Midsummer herbs and water have magical powers

We celebrate Enyovden with the children from the summer school at the National Ethnographic Institute and Museum at BAS

Photo: BGNES Archive

Early in the morning, young men and women gather in the meadows to play with the sun. "It is believed that the sun dances and shimmers on Enyovden at sunrise, because it is the longest solstice of the year". This is the most important thing to know about Midsummer, according to eight-year-old Ivo Iliev from Sofia. Ivo is one of the knowledge-hungry children attending a summer school for students aged 7 to 12 at the National Ethnographic Institute and Museum at the Bulgarian Academy of Sciences. The budding ethnographer tells us that Midsummer is a very old holiday celebrated in Bulgarian lands: 


"In the morning the sun bathes in the rivers and springs and people go into the water because they believe it is healing. I imagine the sun going down and going into the water and then coming up and shaking itself off, and when it shakes itself off, the dew of Midsummer appears, which is also believed to be healing.
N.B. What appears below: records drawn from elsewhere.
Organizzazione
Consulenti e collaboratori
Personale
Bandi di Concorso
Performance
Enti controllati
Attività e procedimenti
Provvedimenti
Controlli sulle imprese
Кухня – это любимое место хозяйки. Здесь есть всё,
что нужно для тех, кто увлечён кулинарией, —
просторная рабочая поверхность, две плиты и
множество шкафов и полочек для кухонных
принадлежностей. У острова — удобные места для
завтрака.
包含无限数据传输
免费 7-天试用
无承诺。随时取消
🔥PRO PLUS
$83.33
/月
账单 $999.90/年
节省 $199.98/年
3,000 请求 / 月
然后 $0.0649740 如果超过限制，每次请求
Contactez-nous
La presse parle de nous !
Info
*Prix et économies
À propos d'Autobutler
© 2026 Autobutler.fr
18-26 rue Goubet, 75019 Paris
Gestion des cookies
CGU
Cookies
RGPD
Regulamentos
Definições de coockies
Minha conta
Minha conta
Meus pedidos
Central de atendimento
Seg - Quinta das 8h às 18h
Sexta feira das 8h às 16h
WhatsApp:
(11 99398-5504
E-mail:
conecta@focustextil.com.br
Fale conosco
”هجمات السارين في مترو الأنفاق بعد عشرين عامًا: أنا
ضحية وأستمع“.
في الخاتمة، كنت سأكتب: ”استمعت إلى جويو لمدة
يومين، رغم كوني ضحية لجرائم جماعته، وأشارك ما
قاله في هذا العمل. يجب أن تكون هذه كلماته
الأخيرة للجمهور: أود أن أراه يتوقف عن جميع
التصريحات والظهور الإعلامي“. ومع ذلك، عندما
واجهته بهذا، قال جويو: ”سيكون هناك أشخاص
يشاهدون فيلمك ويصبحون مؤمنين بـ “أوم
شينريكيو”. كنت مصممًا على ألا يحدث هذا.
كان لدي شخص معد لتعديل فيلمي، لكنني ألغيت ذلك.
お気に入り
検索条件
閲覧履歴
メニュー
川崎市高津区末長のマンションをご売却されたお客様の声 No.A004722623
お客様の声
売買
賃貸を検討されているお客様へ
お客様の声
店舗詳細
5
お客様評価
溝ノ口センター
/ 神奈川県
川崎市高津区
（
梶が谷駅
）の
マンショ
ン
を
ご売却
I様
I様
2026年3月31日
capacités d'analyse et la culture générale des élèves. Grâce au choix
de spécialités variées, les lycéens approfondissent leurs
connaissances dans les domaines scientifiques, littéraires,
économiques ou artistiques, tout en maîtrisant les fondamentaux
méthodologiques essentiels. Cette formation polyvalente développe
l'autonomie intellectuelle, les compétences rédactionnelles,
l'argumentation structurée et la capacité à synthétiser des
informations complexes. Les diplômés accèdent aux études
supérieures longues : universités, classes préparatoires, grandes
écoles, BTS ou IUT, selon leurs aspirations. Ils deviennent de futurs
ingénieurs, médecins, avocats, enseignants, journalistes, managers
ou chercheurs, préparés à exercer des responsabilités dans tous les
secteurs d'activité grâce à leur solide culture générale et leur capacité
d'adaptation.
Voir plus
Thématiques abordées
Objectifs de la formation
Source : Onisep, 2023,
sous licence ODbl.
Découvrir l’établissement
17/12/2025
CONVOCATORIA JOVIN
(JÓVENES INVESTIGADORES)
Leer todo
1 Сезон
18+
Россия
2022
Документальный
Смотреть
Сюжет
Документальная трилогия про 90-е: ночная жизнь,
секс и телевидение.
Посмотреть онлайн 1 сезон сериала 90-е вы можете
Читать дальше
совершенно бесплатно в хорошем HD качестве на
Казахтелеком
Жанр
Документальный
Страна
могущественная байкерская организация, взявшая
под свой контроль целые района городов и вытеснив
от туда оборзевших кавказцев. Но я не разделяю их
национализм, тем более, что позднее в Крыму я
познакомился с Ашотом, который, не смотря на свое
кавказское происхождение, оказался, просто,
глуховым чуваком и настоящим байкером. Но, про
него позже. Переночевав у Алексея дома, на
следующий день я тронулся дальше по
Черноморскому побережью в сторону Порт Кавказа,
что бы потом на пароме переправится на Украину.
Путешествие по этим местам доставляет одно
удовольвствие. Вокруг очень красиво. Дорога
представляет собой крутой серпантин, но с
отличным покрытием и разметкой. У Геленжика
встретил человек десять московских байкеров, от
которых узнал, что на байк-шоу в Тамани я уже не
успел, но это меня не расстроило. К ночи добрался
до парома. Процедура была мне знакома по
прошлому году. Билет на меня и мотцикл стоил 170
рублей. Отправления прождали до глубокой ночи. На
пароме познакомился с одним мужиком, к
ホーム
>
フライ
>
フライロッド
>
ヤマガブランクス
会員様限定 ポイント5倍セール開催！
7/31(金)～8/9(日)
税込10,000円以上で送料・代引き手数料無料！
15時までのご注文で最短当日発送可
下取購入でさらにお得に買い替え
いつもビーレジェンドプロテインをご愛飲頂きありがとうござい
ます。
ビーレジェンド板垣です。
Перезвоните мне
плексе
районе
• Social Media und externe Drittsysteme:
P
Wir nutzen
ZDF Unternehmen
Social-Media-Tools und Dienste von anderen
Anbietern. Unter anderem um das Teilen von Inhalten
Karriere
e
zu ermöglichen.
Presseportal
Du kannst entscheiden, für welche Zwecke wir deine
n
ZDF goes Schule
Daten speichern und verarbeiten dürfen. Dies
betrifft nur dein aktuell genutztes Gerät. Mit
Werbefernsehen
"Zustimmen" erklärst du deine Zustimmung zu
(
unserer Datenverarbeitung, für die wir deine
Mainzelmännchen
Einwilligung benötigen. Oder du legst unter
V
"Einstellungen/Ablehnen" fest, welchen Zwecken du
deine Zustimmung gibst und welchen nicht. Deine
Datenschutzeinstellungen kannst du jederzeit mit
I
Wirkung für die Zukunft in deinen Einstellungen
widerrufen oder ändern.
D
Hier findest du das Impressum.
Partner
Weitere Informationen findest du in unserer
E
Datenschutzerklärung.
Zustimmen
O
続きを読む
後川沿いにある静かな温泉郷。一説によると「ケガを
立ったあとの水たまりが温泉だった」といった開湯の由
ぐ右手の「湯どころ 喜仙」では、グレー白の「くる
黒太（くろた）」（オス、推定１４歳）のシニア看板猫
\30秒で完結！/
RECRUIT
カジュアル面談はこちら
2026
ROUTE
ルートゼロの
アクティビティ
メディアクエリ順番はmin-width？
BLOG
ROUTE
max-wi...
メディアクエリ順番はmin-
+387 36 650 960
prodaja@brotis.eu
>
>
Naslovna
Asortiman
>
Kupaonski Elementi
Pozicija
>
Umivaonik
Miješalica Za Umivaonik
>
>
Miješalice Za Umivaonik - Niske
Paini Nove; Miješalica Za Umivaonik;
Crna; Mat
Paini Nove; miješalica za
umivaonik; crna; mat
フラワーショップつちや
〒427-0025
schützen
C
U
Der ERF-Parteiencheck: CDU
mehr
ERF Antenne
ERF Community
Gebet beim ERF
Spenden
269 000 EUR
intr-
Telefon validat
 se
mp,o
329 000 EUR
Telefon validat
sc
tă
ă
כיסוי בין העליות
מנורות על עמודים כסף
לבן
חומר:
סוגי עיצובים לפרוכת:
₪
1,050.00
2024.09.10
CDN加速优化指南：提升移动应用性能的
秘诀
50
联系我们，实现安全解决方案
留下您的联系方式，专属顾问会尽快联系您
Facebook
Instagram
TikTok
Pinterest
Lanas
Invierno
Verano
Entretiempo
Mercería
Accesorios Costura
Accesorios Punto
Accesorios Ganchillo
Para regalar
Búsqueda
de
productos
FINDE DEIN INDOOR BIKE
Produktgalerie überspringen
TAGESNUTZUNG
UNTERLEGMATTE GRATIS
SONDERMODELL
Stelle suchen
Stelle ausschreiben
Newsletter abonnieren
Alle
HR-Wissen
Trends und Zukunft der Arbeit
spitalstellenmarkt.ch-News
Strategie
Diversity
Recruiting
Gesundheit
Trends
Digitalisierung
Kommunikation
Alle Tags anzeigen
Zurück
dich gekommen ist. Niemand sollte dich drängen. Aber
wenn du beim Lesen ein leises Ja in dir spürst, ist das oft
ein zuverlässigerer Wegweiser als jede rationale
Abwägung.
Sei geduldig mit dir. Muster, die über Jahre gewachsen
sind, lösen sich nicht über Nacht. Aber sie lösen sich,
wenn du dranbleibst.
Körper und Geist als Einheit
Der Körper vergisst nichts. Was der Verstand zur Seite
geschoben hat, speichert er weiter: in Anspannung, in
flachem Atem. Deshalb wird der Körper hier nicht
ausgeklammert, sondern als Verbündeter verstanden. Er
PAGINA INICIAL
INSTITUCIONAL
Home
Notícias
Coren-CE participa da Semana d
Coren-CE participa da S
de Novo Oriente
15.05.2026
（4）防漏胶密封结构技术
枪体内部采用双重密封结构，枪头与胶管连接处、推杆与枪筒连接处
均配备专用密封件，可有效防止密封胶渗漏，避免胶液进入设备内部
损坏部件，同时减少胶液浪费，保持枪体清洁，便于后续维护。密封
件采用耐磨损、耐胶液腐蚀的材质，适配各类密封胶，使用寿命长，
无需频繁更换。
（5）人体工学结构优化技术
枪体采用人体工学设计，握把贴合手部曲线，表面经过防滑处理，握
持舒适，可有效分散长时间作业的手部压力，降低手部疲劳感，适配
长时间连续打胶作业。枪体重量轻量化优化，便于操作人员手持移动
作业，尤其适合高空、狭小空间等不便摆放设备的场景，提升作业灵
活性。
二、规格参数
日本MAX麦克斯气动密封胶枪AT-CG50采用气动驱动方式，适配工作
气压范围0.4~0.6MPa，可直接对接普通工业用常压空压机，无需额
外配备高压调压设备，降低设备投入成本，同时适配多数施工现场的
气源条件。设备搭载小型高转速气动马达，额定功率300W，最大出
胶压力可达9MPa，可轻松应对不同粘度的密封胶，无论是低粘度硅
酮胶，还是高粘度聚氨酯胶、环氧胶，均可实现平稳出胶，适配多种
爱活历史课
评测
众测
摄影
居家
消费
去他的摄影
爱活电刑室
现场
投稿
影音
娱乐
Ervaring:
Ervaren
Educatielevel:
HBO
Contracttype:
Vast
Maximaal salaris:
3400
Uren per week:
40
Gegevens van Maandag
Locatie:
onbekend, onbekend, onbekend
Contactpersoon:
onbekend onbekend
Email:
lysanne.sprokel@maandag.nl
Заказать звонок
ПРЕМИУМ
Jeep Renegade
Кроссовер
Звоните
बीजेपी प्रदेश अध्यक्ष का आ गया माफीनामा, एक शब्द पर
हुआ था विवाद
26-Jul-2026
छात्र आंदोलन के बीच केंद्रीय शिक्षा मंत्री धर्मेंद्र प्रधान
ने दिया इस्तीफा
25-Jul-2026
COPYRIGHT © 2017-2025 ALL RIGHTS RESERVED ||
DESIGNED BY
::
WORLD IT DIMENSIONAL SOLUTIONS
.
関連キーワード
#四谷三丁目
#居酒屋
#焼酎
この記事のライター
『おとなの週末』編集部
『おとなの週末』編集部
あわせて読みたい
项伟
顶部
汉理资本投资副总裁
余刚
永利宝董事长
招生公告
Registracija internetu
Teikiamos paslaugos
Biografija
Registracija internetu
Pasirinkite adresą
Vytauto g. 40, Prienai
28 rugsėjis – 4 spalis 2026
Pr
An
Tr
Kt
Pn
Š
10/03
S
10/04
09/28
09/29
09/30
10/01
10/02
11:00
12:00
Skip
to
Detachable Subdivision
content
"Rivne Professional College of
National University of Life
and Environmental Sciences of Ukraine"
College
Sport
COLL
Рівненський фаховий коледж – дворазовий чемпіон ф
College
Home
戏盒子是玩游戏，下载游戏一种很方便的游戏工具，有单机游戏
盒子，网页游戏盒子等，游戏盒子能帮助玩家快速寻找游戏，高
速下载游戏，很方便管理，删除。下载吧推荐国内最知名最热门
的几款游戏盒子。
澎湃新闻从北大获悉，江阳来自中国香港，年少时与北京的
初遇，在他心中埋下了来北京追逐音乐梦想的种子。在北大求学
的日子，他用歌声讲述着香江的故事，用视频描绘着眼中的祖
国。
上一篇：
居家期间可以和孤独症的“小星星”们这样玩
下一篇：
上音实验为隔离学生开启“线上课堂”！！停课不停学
This is when the herbs are at their most healing, it is believed to be the most healing day of the year. The stars also come down from the sky and give more power to the herbs. That's when people go out and pick herbs," says eight-year-old Ivo.

"After bathing in the water of the sun, people lie down and roll around in the dewy grass, because they think it is as healing as the water," adds nine-year-old Emanuela from the Graf Nikolai Ignatiev 6th Primary School in Sofia.

Емануела и Антонина
"And on the eve, because there is dew on the fields, the witches take their aprons and drag them along the ground. Then they go to their own crops and squeeze the water out of the aprons. In this way they take away the fertility of the people's fields. That is why people have many fertility rites, such as the 'prayer for rain'.


For Antonina, a first-grader at Sofia 18 School, Midsummer Day is one of the most special days of the year. "I feel happy on Midsummer's Day because so many things happen. The sun shines very brightly because it wants to be the brightest on that day. 
The children's stories about Midsummer are told by Mariya Boyanova, curator and museum educator at the National Ethnographic Institute and Museum at the Bulgarian Academy of Sciences:

Mariya Boyanova (R)
"We try to teach the young ones how the tradition began in antiquity, how it changed over time and how it reached us in the form we know today. But in any case, Midsummer, also known as Enyovden, or Enyo's Day, is a very old holiday, connected with the cult of the sun, with the worship of the sun. 

And because it falls on the summer solstice, it's the day when the sun shines the longest in the sky, so people used to say that from that day on, the sun goes back to winter. This is the distant beginning of winter and it is also said that on this day Grandfather Enyo puts on his yamurluk (cloak) and sets out to bring back the snow. The dew on this day was also believed to be healing, so people used to roll in the meadows for health," explains Maria Boyanova, continuing her story about the traditions associated with this day in June: 


"On the night before Midsummer, herbalists, witches and the women of each household would go out to gather herbs, because it was believed that the sky would open up and the stars would descend to earth, giving the herbs their magical powers. The oldest woman in the house would make a huge special wreath - the Midsummer wreath. Then the children, maidens and young brides would have to pass through it. 
The wreath contains a variety of herbs, the most important of which is lady's bedstraw. After the feast, the wreath is kept all year round, hung over the door and left to dry. Throughout the year, women pick herbs from the wreath to make herbal tea to cure all sorts of ailments. It is especially given to mothers within 40 days of childbirth, so that they can "get over the ordeal" more quickly.


Today is a holiday for people named Encho, Yana, Yani, Yanko, Enitza, Yanitsa.